Prior to WTFS my experience with my students had been transactional. I started implementing strategies to connect more with my students and connect them with each other and the material. I invited a group of my STEM students to present a workshop with me on these strategies at as a Social Justice week event (Student Retention and Sense of Belonging with Study Strategy Support in an Upper Division Anatomy and Physiology Course).

My time in WTFS was drawing to a close, but I was hooked. I couldn’t and can’t imagine going back to the educator that I was prior to the WTFS program. I applied for and was accepted into a student affairs administration Educational Doctoral (Ed.D.) program. I am frequently told that it is uncommon for STEM faculty to return to school for a doctorate in a non-STEM field. My counter to that is that we are all educators, why would we not want to be the best at educating and understanding our students as we can?

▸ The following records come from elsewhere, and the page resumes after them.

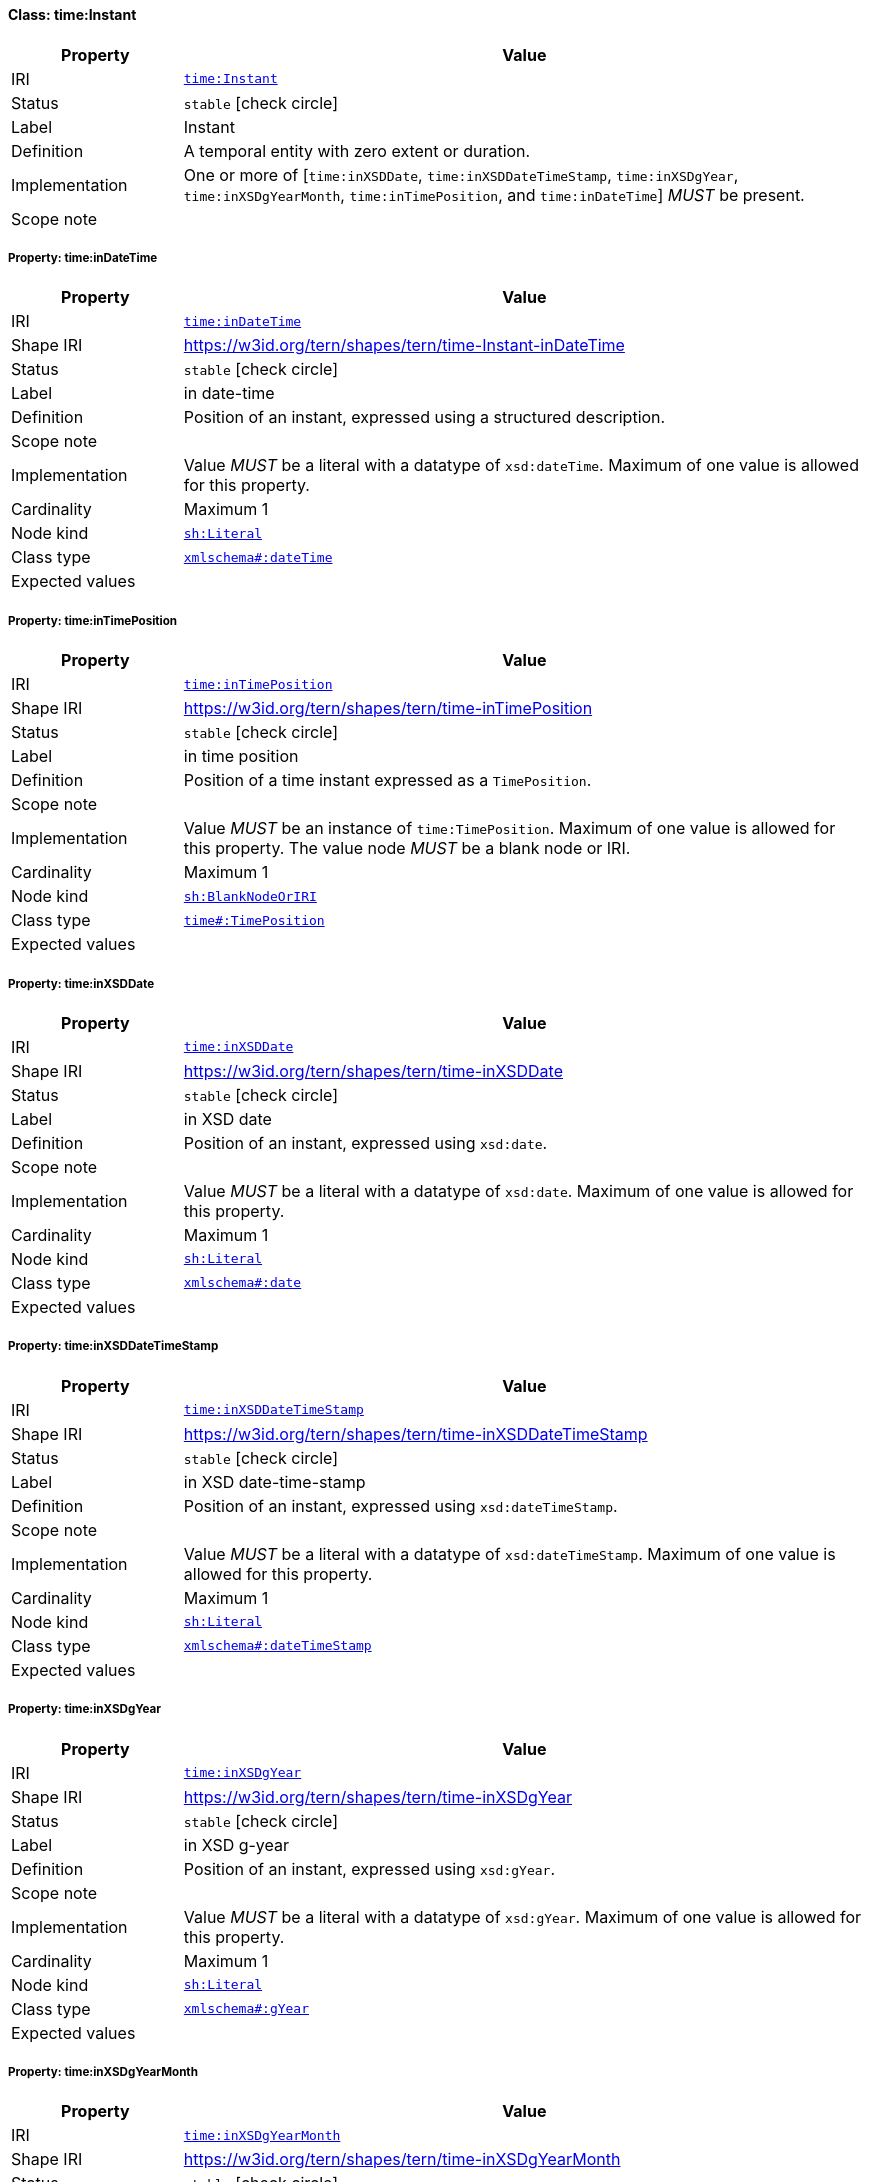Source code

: 
[#class-time:Instant]
==== Class: time:Instant

[cols="1,4"]
|===
| Property | Value

| IRI | link:http://www.w3.org/2006/time#Instant[`time:Instant`]
| Status | `stable` icon:check-circle[]
| Label | Instant
| Definition | A temporal entity with zero extent or duration.
| Implementation | One or more of [`time:inXSDDate`, `time:inXSDDateTimeStamp`, `time:inXSDgYear`, `time:inXSDgYearMonth`, `time:inTimePosition`, and `time:inDateTime`] _MUST_ be present.
| Scope note | 
|===


[#class-time:Instant-time:inDateTime]
===== Property: time:inDateTime
[cols="1,4"]
|===
| Property | Value

| IRI | http://www.w3.org/2006/time#inDateTime[`time:inDateTime`]
| Shape IRI | https://w3id.org/tern/shapes/tern/time-Instant-inDateTime
| Status | `stable` icon:check-circle[]
| Label | in date-time
| Definition | Position of an instant, expressed using a structured description.
| Scope note | 
| Implementation | Value _MUST_ be a literal with a datatype of `xsd:dateTime`. Maximum of one value is allowed for this property.
| Cardinality | Maximum 1
| Node kind | link:http://www.w3.org/ns/shacl#Literal[`sh:Literal`]
| Class type | link:http://www.w3.org/2001/XMLSchema#dateTime[`xmlschema#:dateTime`]
| Expected values | 
|===

[#class-time:Instant-time:inTimePosition]
===== Property: time:inTimePosition
[cols="1,4"]
|===
| Property | Value

| IRI | http://www.w3.org/2006/time#inTimePosition[`time:inTimePosition`]
| Shape IRI | https://w3id.org/tern/shapes/tern/time-inTimePosition
| Status | `stable` icon:check-circle[]
| Label | in time position
| Definition | Position of a time instant expressed as a `TimePosition`.
| Scope note | 
| Implementation | Value _MUST_ be an instance of `time:TimePosition`. Maximum of one value is allowed for this property. The value node _MUST_ be a blank node or IRI.
| Cardinality | Maximum 1
| Node kind | link:http://www.w3.org/ns/shacl#BlankNodeOrIRI[`sh:BlankNodeOrIRI`]
| Class type | link:http://www.w3.org/2006/time#TimePosition[`time#:TimePosition`]
| Expected values | 
|===

[#class-time:Instant-time:inXSDDate]
===== Property: time:inXSDDate
[cols="1,4"]
|===
| Property | Value

| IRI | http://www.w3.org/2006/time#inXSDDate[`time:inXSDDate`]
| Shape IRI | https://w3id.org/tern/shapes/tern/time-inXSDDate
| Status | `stable` icon:check-circle[]
| Label | in XSD date
| Definition | Position of an instant, expressed using `xsd:date`.
| Scope note | 
| Implementation | Value _MUST_ be a literal with a datatype of `xsd:date`. Maximum of one value is allowed for this property.
| Cardinality | Maximum 1
| Node kind | link:http://www.w3.org/ns/shacl#Literal[`sh:Literal`]
| Class type | link:http://www.w3.org/2001/XMLSchema#date[`xmlschema#:date`]
| Expected values | 
|===

[#class-time:Instant-time:inXSDDateTimeStamp]
===== Property: time:inXSDDateTimeStamp
[cols="1,4"]
|===
| Property | Value

| IRI | http://www.w3.org/2006/time#inXSDDateTimeStamp[`time:inXSDDateTimeStamp`]
| Shape IRI | https://w3id.org/tern/shapes/tern/time-inXSDDateTimeStamp
| Status | `stable` icon:check-circle[]
| Label | in XSD date-time-stamp
| Definition | Position of an instant, expressed using `xsd:dateTimeStamp`.
| Scope note | 
| Implementation | Value _MUST_ be a literal with a datatype of `xsd:dateTimeStamp`. Maximum of one value is allowed for this property.
| Cardinality | Maximum 1
| Node kind | link:http://www.w3.org/ns/shacl#Literal[`sh:Literal`]
| Class type | link:http://www.w3.org/2001/XMLSchema#dateTimeStamp[`xmlschema#:dateTimeStamp`]
| Expected values | 
|===

[#class-time:Instant-time:inXSDgYear]
===== Property: time:inXSDgYear
[cols="1,4"]
|===
| Property | Value

| IRI | http://www.w3.org/2006/time#inXSDgYear[`time:inXSDgYear`]
| Shape IRI | https://w3id.org/tern/shapes/tern/time-inXSDgYear
| Status | `stable` icon:check-circle[]
| Label | in XSD g-year
| Definition | Position of an instant, expressed using `xsd:gYear`.
| Scope note | 
| Implementation | Value _MUST_ be a literal with a datatype of `xsd:gYear`. Maximum of one value is allowed for this property.
| Cardinality | Maximum 1
| Node kind | link:http://www.w3.org/ns/shacl#Literal[`sh:Literal`]
| Class type | link:http://www.w3.org/2001/XMLSchema#gYear[`xmlschema#:gYear`]
| Expected values | 
|===

[#class-time:Instant-time:inXSDgYearMonth]
===== Property: time:inXSDgYearMonth
[cols="1,4"]
|===
| Property | Value

| IRI | http://www.w3.org/2006/time#inXSDgYearMonth[`time:inXSDgYearMonth`]
| Shape IRI | https://w3id.org/tern/shapes/tern/time-inXSDgYearMonth
| Status | `stable` icon:check-circle[]
| Label | in XSD g-year-month
| Definition | Position of an instant, expressed using `xsd:gYearMonth`.
| Scope note | 
| Implementation | Value _MUST_ be a literal with a datatype of `xsd:gYearMonth`. Maximum of one value is allowed for this property.
| Cardinality | Maximum 1
| Node kind | link:http://www.w3.org/ns/shacl#Literal[`sh:Literal`]
| Class type | link:http://www.w3.org/2001/XMLSchema#gYearMonth[`xmlschema#:gYearMonth`]
| Expected values | 
|===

In addition to presenting at the OPID Spring Conference on Teaching and Learning (Improving Student Retention and Sense of Belonging Through Study Strategy Capacity Building in an Anatomy and Physiology Course) I presented at the UWL conference on teaching and learning. I now see my goal is not only to continue to improve my own teaching but also to share strategies and help other STEM instructors improve as educators. I was invited to speak to junior stem faculty at the Universities of Wisconsin Alliance for Inclusion, Diversity, Equity & Advancement in STEM (IDEAS Alliance) Fall 2024. I have presented mini-conference for the UWL Center for Advancing Teaching and Learning (Establishing Community Agreements and Classroom Norms) and I now am the principal investigator for my department’s Institutional review board (IRB) SoTL efforts. All of this is to help instructors in my department, institution and across the state, improve their relationship with students and their effectiveness as educators.

I was looking for own purpose and sense of belonging. Because of the WTFS program, I found not only a community where I could thrive. I also found a community committed to the success of all the WTFS participants. Although I am extremely grateful for the inspiration, encouragement, collaboration, and community that that I have gained from the WTFS program, I am even more grateful for what WTFS has done for our students in Wisconsin. Because of WTFS, hundreds of instructors have made intentional improvements in their teaching and inspired others to do the same. That must translate into thousands if not hundreds of thousands of students who have benefited from engaged and intentional teaching practices. That is truly amazing.

 

 

Biography:

Cord Brundage is a Biology Department faculty member, physiologist, veterinarian and education doctoral student at the University of Wisconsin-La Crosse. Cord started at UWL in 2021. Prior to that he was a practicing veterinarian and Associate Professor in Animal and Veterinary Science at Cal Poly Pomona. Cord participated in the 2023-2024 WTFS cohort. He is passionate about and studies student development, engagement and success especially in STEM disciplines.